К нам, так к нам. Здесь не поспоришь. Хватило нескольких минут, чтобы оглядеть дом. Да уж, с развалинами я погорячилась. Добротный сруб из толстенных просмоленных брёвен, утепление между внешними и внутренними стенами. Тут любая зима не страшна, а при затопленной печке ни один мороз не пройдет, каким бы лютым не был. Хотя ещё бабушка позаботилась, и при доме появилась и газовая плита, правда газ из привозных баллонов, и санузел в доме, с выгребной ямой конечно, но все не во двор по нужде бегать. Да и для помывки за старым садом стояла банька. В доме было на удивление чисто, не пыльно и солнечно.
- Дочь ходит, раз в неделю прибирает. Но все одно, дому без хозяина тяжко. Тоскует дом.
Да уж, пригляд был на совесть.
А меня уже ждали за накрытым по-простому столом. Казалось бы, и угощения-то все проще некуда, но до чего же вкусно или у меня аппетит нагулялся на свежем, лесном воздухе.
Да и не секрет ни для кого, что жена у местного лесника знатная повариха. Она и приехала сюда в юности по распределению, окончив кулинарный техникум. Здесь же и встретила мужа, старше себя почти в два раза, вышла замуж, родила дочь. Обычная история, обычной женщины.

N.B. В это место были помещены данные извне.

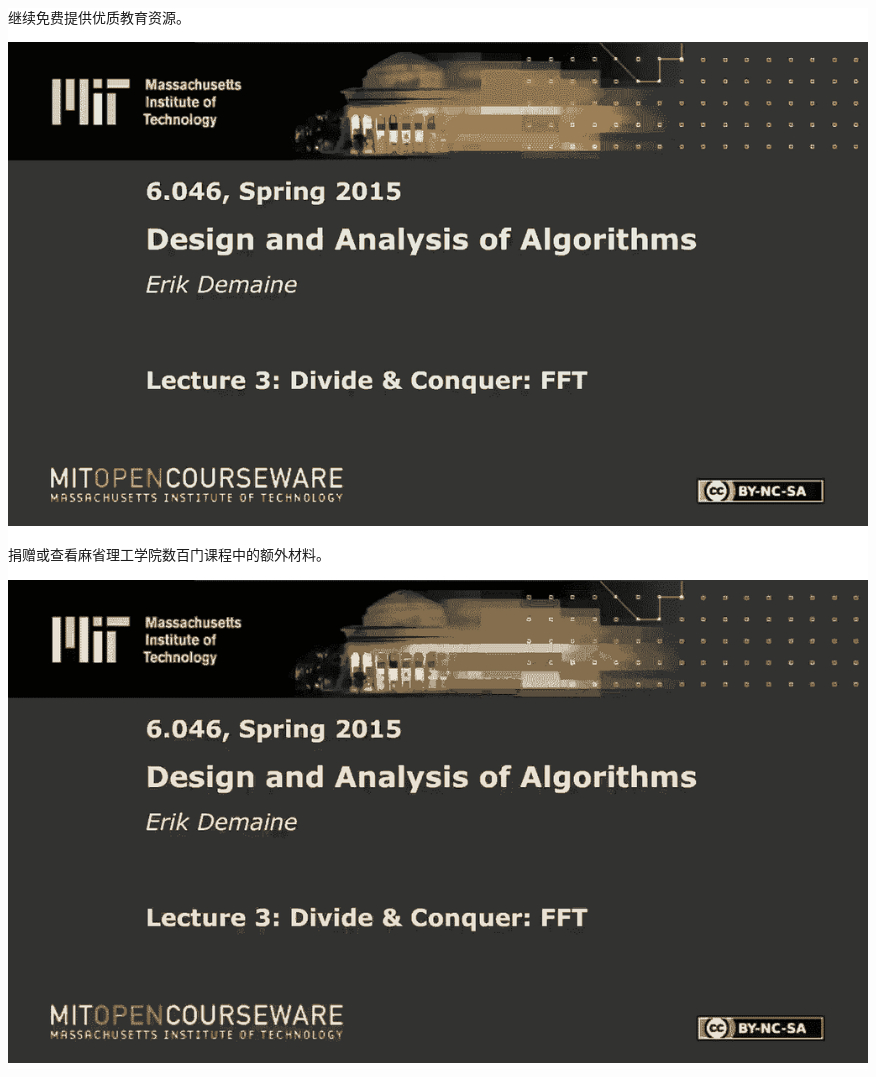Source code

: 继续免费提供优质教育资源。

![](img/67fafeacf50bbcf3b37a92955291d74a_4.png)

捐赠或查看麻省理工学院数百门课程中的额外材料。

![](img/67fafeacf50bbcf3b37a92955291d74a_6.png)
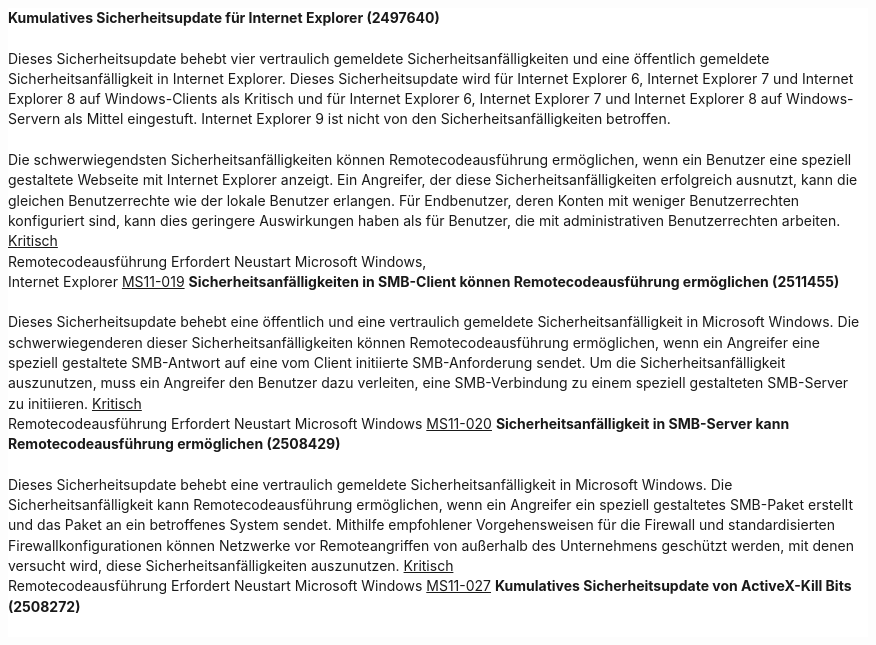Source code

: <td style="border:1px solid black;"><strong>Kumulatives Sicherheitsupdate für Internet Explorer (2497640)</strong><br />
<br />
Dieses Sicherheitsupdate behebt vier vertraulich gemeldete Sicherheitsanfälligkeiten und eine öffentlich gemeldete Sicherheitsanfälligkeit in Internet Explorer. Dieses Sicherheitsupdate wird für Internet Explorer 6, Internet Explorer 7 und Internet Explorer 8 auf Windows-Clients als Kritisch und für Internet Explorer 6, Internet Explorer 7 und Internet Explorer 8 auf Windows-Servern als Mittel eingestuft. Internet Explorer 9 ist nicht von den Sicherheitsanfälligkeiten betroffen.<br />
<br />
Die schwerwiegendsten Sicherheitsanfälligkeiten können Remotecodeausführung ermöglichen, wenn ein Benutzer eine speziell gestaltete Webseite mit Internet Explorer anzeigt. Ein Angreifer, der diese Sicherheitsanfälligkeiten erfolgreich ausnutzt, kann die gleichen Benutzerrechte wie der lokale Benutzer erlangen. Für Endbenutzer, deren Konten mit weniger Benutzerrechten konfiguriert sind, kann dies geringere Auswirkungen haben als für Benutzer, die mit administrativen Benutzerrechten arbeiten.</td>
<td style="border:1px solid black;"><a href="http://www.microsoft.com/germany/technet/datenbank/articles/527029.mspx">Kritisch</a><br />
Remotecodeausführung</td>
<td style="border:1px solid black;">Erfordert Neustart</td>
<td style="border:1px solid black;">Microsoft Windows,<br />
Internet Explorer</td>
</tr>
<tr class="even">
<td style="border:1px solid black;"><a href="http://go.microsoft.com/fwlink/?linkid=212314">MS11-019</a></td>
<td style="border:1px solid black;"><strong>Sicherheitsanfälligkeiten in SMB-Client können Remotecodeausführung ermöglichen (2511455)</strong><br />
<br />
Dieses Sicherheitsupdate behebt eine öffentlich und eine vertraulich gemeldete Sicherheitsanfälligkeit in Microsoft Windows. Die schwerwiegenderen dieser Sicherheitsanfälligkeiten können Remotecodeausführung ermöglichen, wenn ein Angreifer eine speziell gestaltete SMB-Antwort auf eine vom Client initiierte SMB-Anforderung sendet. Um die Sicherheitsanfälligkeit auszunutzen, muss ein Angreifer den Benutzer dazu verleiten, eine SMB-Verbindung zu einem speziell gestalteten SMB-Server zu initiieren.</td>
<td style="border:1px solid black;"><a href="http://www.microsoft.com/germany/technet/datenbank/articles/527029.mspx">Kritisch</a><br />
Remotecodeausführung</td>
<td style="border:1px solid black;">Erfordert Neustart</td>
<td style="border:1px solid black;">Microsoft Windows</td>
</tr>
<tr class="odd">
<td style="border:1px solid black;"><a href="http://go.microsoft.com/fwlink/?linkid=212236">MS11-020</a></td>
<td style="border:1px solid black;"><strong>Sicherheitsanfälligkeit in SMB-Server kann Remotecodeausführung ermöglichen (2508429)</strong><br />
<br />
Dieses Sicherheitsupdate behebt eine vertraulich gemeldete Sicherheitsanfälligkeit in Microsoft Windows. Die Sicherheitsanfälligkeit kann Remotecodeausführung ermöglichen, wenn ein Angreifer ein speziell gestaltetes SMB-Paket erstellt und das Paket an ein betroffenes System sendet. Mithilfe empfohlener Vorgehensweisen für die Firewall und standardisierten Firewallkonfigurationen können Netzwerke vor Remoteangriffen von außerhalb des Unternehmens geschützt werden, mit denen versucht wird, diese Sicherheitsanfälligkeiten auszunutzen.</td>
<td style="border:1px solid black;"><a href="http://www.microsoft.com/germany/technet/datenbank/articles/527029.mspx">Kritisch</a><br />
Remotecodeausführung</td>
<td style="border:1px solid black;">Erfordert Neustart</td>
<td style="border:1px solid black;">Microsoft Windows</td>
</tr>
<tr class="even">
<td style="border:1px solid black;"><a href="http://go.microsoft.com/fwlink/?linkid=214005">MS11-027</a></td>
<td style="border:1px solid black;"><strong>Kumulatives Sicherheitsupdate von ActiveX-Kill Bits (2508272)</strong><br />
<br />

Но как только она вставала к печи или плите в столовой при карьере, она становилась кем-то от ведьмы до богини, но точно не простой смертной.
Так что ужин для меня и вправду был равноценен подарку.
Да и дочь лесника, моя ровесница, уродилась в мать. Рукастая и домовитая, с тем удивительно теплым и искрящимся взглядом, что так редко можно сейчас встретить среди офисов и кабинетов.
За столом сидел и ее муж. Тоже местный "умелец". Раньше, ещё при Союзе здесь были карьеры по добыче природных минералов. Здесь же их и обрабатывали.
Сейчас многие в сохранившихся деревнях занимались тем, что на старых приисках добывали поделочные камни. Часть сбывали для последующей продажи, часть шла на свои "поделки". Сами шлифовали, сами резали камень и дерево. Возили на ярмарки, тем и жили. И сейчас это был очень неплохой доход. А с приходом эры Интернет-торговли, посылки с местными каменными чудесами шли по всей стране. Пользуясь случаем, напросилась сразу и в мастерскую, и в предстоящий поход на прииск.
Но открытием вечера для меня стала старшая внучка лесника. Девчонке шел девятнадцатый год, но она жила медициной. Она горела своей мечтой.
Какой? Да уж, удивительной мечтой сделать лучше то место, где родилась. Молоденькая девочка мечтала стать медиком и снова открыть амбулаторию в деревне. Да, в деревне почти в тридцать жилых дворов не было врача. Уже лет двадцать как.
Нагревшись в чужом уюте, я шла домой, все глубже погружаясь в отступившие было мрачные мысли. Я прошла по дому. Странное ощущение, словно идёшь по архиву собственной жизни. Большой портрет на стене. Молодой капитан, с иронично приподнятой бровью и хитрой полуулыбкой, бережно обнимает белокожую и темноволосую девушку с удивительно притягательными глазами. А ведь и не скажешь, что бабушке здесь почти тридцать. Что уже родились мой отец и его старший брат. Тут же в ножнах висит дедушкин офицерский кортик. Деревянная этажерка со всякими мелочами, выкинуть которые после смерти бабушки у меня не поднялась рука.
Книжные шкафы. Наугад достаю большой словарь. Я помню, что между страницами должно лежать перо "жар-птицы". На самом деле павлинье, в пятьдесят восьмом бабушка впервые была в московском зоопарке, и на память она забрала себе вот такой сувенир. Когда я его случайно нашла, мне было около пяти. То яркое ощущение чуда я помню и сейчас. Да, перо на месте. А на душе удивительное тепло.